吐きそうなほどの嫌悪感が喉にこみ上げるが、ここは貴族たちの支配下。逆らえば、ルシエルと同じように拷問されるのは目に見えている。
「……ごめんなさい……」
女性はか細い声で言うと、逃げるように立ち去っていった。その背中には、化粧の下でも隠しきれない傷跡がいくつもあった。
***
地下には冷たい沈黙が戻る。コルヴァは興醒めとばかりに吐き捨てるように言った。
「さ、俺は主人に報告してくる。せいぜいそのまま動けないでいろよ。痛めつけられて死ねるんなら、まだ楽な方だぜ?」
荒んだ足音が遠ざかり、暗く湿った回廊は静寂に包まれる。
ただ、ルシエルは息をつくのもやっとの状態で、微かに天井を仰ぎ見た。上階から聞こえる、淫らに狂った演奏や笑い声は、彼の耳にとっては悪夢の残響のようなものだ。

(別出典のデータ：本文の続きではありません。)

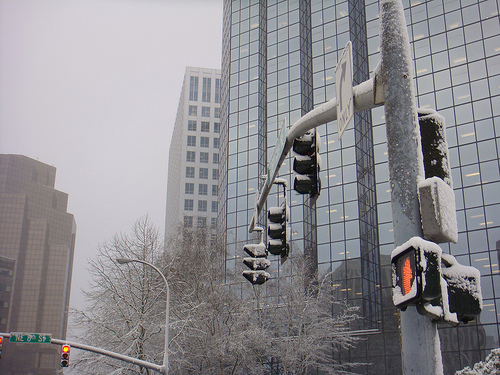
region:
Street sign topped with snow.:
[3, 323, 54, 351]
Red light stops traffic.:
[53, 335, 85, 365]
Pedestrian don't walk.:
[385, 238, 435, 306]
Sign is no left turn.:
[321, 44, 364, 136]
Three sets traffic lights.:
[244, 124, 325, 283]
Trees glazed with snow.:
[100, 216, 231, 373]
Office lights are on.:
[458, 6, 493, 242]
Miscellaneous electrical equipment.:
[417, 102, 482, 328]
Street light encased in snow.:
[106, 252, 192, 369]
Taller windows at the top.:
[160, 58, 226, 178]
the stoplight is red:
[55, 338, 75, 372]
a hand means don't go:
[389, 249, 420, 297]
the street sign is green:
[8, 329, 52, 345]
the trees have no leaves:
[104, 232, 314, 370]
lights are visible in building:
[444, 18, 494, 224]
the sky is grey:
[45, 96, 157, 223]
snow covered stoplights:
[243, 202, 292, 287]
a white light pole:
[115, 251, 176, 368]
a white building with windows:
[152, 92, 219, 241]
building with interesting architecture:
[7, 156, 83, 337]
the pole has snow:
[240, 0, 481, 374]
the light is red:
[60, 341, 70, 368]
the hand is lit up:
[398, 255, 415, 297]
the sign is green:
[8, 330, 52, 345]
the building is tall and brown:
[0, 153, 80, 373]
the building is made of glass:
[218, 0, 498, 373]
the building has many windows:
[165, 66, 218, 248]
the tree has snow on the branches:
[68, 215, 365, 372]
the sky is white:
[0, 0, 220, 349]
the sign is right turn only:
[331, 43, 354, 137]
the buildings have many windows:
[157, 1, 494, 373]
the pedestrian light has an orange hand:
[385, 231, 445, 324]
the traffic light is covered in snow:
[224, 118, 334, 295]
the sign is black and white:
[316, 26, 378, 161]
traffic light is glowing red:
[0, 317, 82, 373]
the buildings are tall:
[152, 1, 499, 373]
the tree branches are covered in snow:
[67, 218, 388, 367]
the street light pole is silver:
[97, 244, 217, 374]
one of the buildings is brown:
[0, 145, 100, 374]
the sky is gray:
[1, 0, 226, 374]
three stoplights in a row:
[226, 126, 326, 291]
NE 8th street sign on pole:
[7, 325, 72, 347]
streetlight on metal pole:
[105, 242, 175, 373]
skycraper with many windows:
[179, 57, 239, 263]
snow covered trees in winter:
[156, 232, 369, 371]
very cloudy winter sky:
[43, 25, 155, 169]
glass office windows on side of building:
[229, 0, 264, 189]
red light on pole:
[62, 338, 84, 367]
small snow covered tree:
[454, 341, 498, 373]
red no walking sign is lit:
[392, 249, 445, 305]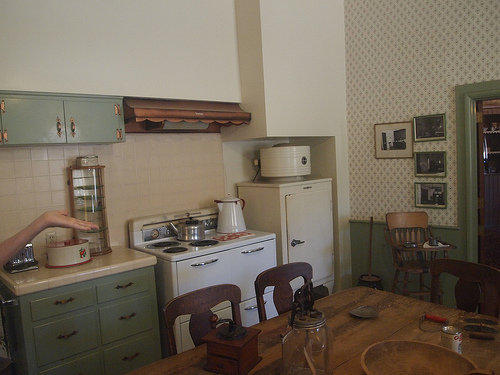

――この世界は、腐りきっている。強者たちは弱者を蹂躙し、力のない者を嘲笑する。自分も家族も、それに踏み潰されたにすぎないのか。
だが、そこでふと心の底から何かが沸き起こる。恨み……怒り……それとも、もっと黒い感情か。息の合間に、苦しげな声がこぼれる。
「……憎い……全てが……憎い……」
舌の上には血の味。――その血さえ、復讐を願っているように思えた。
すると、またあの感じが微かに頭をよぎる。拷問を受けていた時にも一瞬だけ感じた“闇の囁き”。
「ならば、お前の願いを聞き届けよう。もっと憎悪を募らせるがいい」
それが誰の声なのか、どこから聞こえるのか、ルシエルにはわからない。だが、奇妙な安堵感が渦を巻き、鼓動がじんわりと熱を帯びていくのを感じた。
(――それでいい。俺は……復讐してやる……)
床に散った血が、まるで魔法陣のように見えた。頭から足まで痺れる痛みに耐えながら、ルシエルは内に潜む衝動を抱きしめるかのように目を閉じる。
上階の狂宴は、今も続いている。その喧騒の中で、恐らく名もなき女がまた裸足で踊らされ、薄汚い男たちが酒を喉に通して嘲笑っているだろう。
闇を照らすことは、誰にもできないかもしれない。
――ならば、自分が闇へと潜り込めばいい。
焼け焦げた記憶の奥底で灯る“復讐”の火。憎悪と欲望が混ざり合うこの世界で、ルシエルは血塗れの道を進むことを誓う。そうしなければ、父も母も、そしてまだ見ぬ犠牲者も救われない。
ここから先は、誰も見たことのない物語。腐った王国に巣食う闇が、新たな魔王を産み落とそうとしている。――しかし、それはまだ始まりにすぎない。